- **THE PROBLEM**
Would you output the entries below only from the line containing "Service Tax Amount, item description 9: 4" through the line containing "昭和50年: 129820 -> 100673", exactly as they stand and with both ends included?

- **Before-and-after change records**
++++++++

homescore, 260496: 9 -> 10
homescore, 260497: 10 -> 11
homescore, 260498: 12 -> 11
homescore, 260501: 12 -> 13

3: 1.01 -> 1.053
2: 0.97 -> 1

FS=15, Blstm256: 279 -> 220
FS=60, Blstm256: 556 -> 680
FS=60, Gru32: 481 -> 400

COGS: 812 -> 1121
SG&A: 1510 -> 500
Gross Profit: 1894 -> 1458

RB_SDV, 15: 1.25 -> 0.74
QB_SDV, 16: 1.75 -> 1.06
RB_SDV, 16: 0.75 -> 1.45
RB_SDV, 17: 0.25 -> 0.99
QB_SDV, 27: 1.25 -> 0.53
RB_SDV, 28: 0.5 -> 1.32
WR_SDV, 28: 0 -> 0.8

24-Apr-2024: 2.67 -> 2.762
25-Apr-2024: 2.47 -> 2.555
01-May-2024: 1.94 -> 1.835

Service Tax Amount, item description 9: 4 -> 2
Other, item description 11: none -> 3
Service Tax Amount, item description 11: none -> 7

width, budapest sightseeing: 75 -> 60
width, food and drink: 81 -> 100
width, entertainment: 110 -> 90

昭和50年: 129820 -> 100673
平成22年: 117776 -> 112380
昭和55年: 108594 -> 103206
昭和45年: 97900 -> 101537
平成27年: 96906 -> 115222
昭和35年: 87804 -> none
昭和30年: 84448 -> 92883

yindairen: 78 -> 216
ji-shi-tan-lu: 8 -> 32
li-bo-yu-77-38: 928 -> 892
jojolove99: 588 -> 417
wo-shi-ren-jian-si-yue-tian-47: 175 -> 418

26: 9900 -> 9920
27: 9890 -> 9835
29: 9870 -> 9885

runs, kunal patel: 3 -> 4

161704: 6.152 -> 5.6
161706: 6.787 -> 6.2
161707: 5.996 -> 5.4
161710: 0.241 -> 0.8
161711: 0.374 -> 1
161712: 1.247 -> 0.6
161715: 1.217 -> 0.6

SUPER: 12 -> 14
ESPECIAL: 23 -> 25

++++++++

- **SOLUTION**
Service Tax Amount, item description 9: 4 -> 2
Other, item description 11: none -> 3
Service Tax Amount, item description 11: none -> 7

width, budapest sightseeing: 75 -> 60
width, food and drink: 81 -> 100
width, entertainment: 110 -> 90

昭和50年: 129820 -> 100673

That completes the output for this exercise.